Interaction of section 6.3 (Linearizability) and section 6.2 (routing to leader) in the raft thesis

Alex Bligh

unread,

Jan 5, 2016, 10:48:51 AM1/5/16

to raft...@googlegroups.com, Alex Bligh

This question concerns the raft thesis, not the original raft paper.

s6.3 concerns linearizability. Raft client requests are made idempotent by caching request IDs and their replies and in the event a duplicate is received, the reply is resent:

> To achieve linearizability in Raft, servers must filter out duplicate requests. The basic idea is that servers save the results of client operations and use them to skip executing the same request multiple times. To implement this, each client is given a unique identifier, and clients assign unique serial numbers to every command. Each server’s state machine maintains a session for each client. The session tracks the latest serial number processed for the client, along with the associated re- sponse. If a server receives a command whose serial number has already been executed, it responds immediately without re-executing the request.

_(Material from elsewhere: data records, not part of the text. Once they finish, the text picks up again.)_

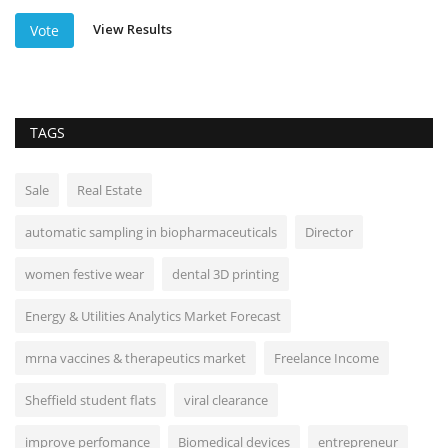
View Results
Vote
TAGS
Sale
Real Estate
automatic sampling in biopharmaceuticals
Director
women festive wear
dental 3D printing
Energy & Utilities Analytics Market Forecast
mrna vaccines & therapeutics market
Freelance Income
Sheffield student flats
viral clearance
improve perfomance
Biomedical devices
entrepreneur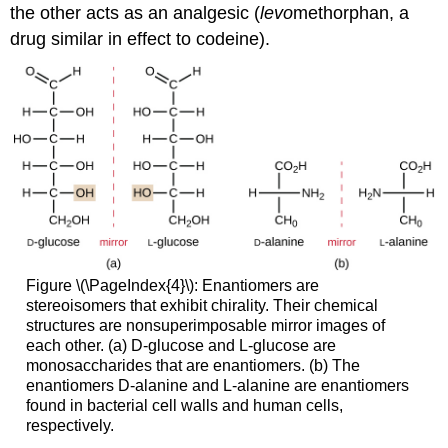
the other acts as an analgesic (
levo
methorphan, a
drug similar in effect to codeine).
Figure \(\PageIndex{4}\): Enantiomers are
stereoisomers that exhibit chirality. Their chemical
structures are nonsuperimposable mirror images of
each other. (a) D-glucose and L-glucose are
monosaccharides that are enantiomers. (b) The
enantiomers D-alanine and L-alanine are enantiomers
found in bacterial cell walls and human cells,
respectively.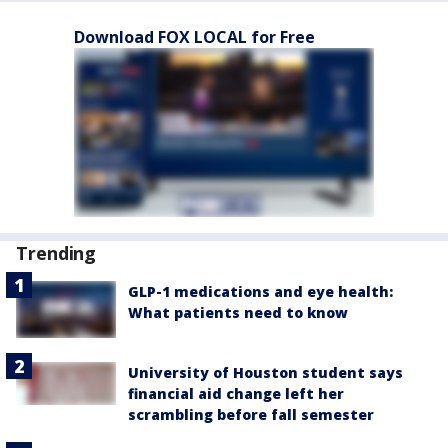
Download FOX LOCAL for Free
Trending
GLP-1 medications and eye health:
What patients need to know
University of Houston student says
financial aid change left her
scrambling before fall semester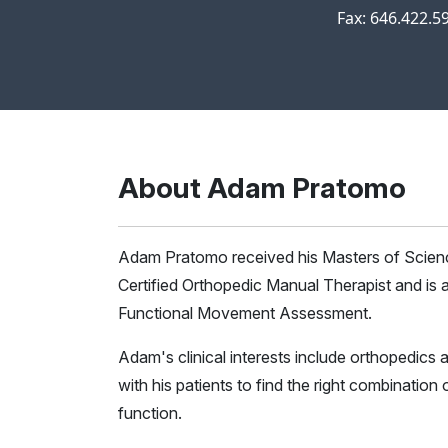
Fax: 646.422.5
About Adam Pratomo
Adam Pratomo received his Masters of Scienc
Certified Orthopedic Manual Therapist and is a
Functional Movement Assessment.
Adam's clinical interests include orthopedics a
with his patients to find the right combinatio
function.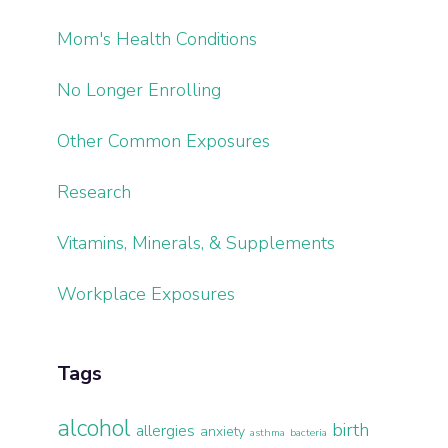
Mom's Health Conditions
No Longer Enrolling
Other Common Exposures
Research
Vitamins, Minerals, & Supplements
Workplace Exposures
Tags
alcohol
birth
allergies
anxiety
asthma
bacteria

s6.2 concerns communication by clients with the leader. In essence, it's up to the client to communicate with the leader. One option is for the client to pick a random server, and if that server is not the leader for the server to reply with the leader's address, and for the client to retry that server.

My question is how these two sections interact. Let us say we have a non-idempotent operation T1, that client C first sends to server S1, S1 having previously been leader. As S1 is not the leader, it returns an error, and points C to S2 (the new leader). C then sends T1 to S2 which executes it. This works fine.

However, suppose C sends T1 to S1, and soon (either before or after S1 has processed the transaction) S1's outbound communications fail (before it has sent a reply). This failure causes S2 to be elected leader. C eventually retries sending T1 and (somehow) discovers that S2 is now the leader, so sends it to S2. If S1 did not process T1, there is no issue as S2 can now process it as normal. However, if S2 is to continue to provide the linearizable semantics set out in s6.3, in the case where S1 has already processed T1, C's request should be ignored by S2 and the same reply sent as S1 sent (which it does not have access to), rather than attempting to process it again. However, I can see no way for S2 to determine whether or not this is the case as the list of IDs that have been processed is kept per server and not in the FSM.

How should this work?

--
Alex Bligh

Archie Cobbs

unread,

Jan 5, 2016, 1:19:20 PM1/5/16

to raft-dev, al...@alex.org.uk

On Tuesday, January 5, 2016 at 9:48:51 AM UTC-6, Alex Bligh wrote:

However, suppose C sends T1 to S1, and soon (either before or after S1 has processed the transaction) S1's outbound communications fail (before it has sent a reply). This failure causes S2 to be elected leader. C eventually retries sending T1 and (somehow) discovers that S2 is now the leader, so sends it to S2. If S1 did not process T1, there is no issue as S2 can now process it as normal. However, if S2 is to continue to provide the linearizable semantics set out in s6.3, in the case where S1 has already processed T1, C's request should be ignored by S2 and the same reply sent as S1 sent (which it does not have access to), rather than attempting to process it again. However, I can see no way for S2 to determine whether or not this is the case as the list of IDs that have been processed is kept per server and not in the FSM.

First note this bit in the first section you quoted:

Each server’s state machine maintains a session for each client. The session tracks the latest serial number processed for the client

This means that if a client transaction is committed, then it will be visible to any leader of any subsequent term... eventually... but in any case before that leader is able to commit a new transaction.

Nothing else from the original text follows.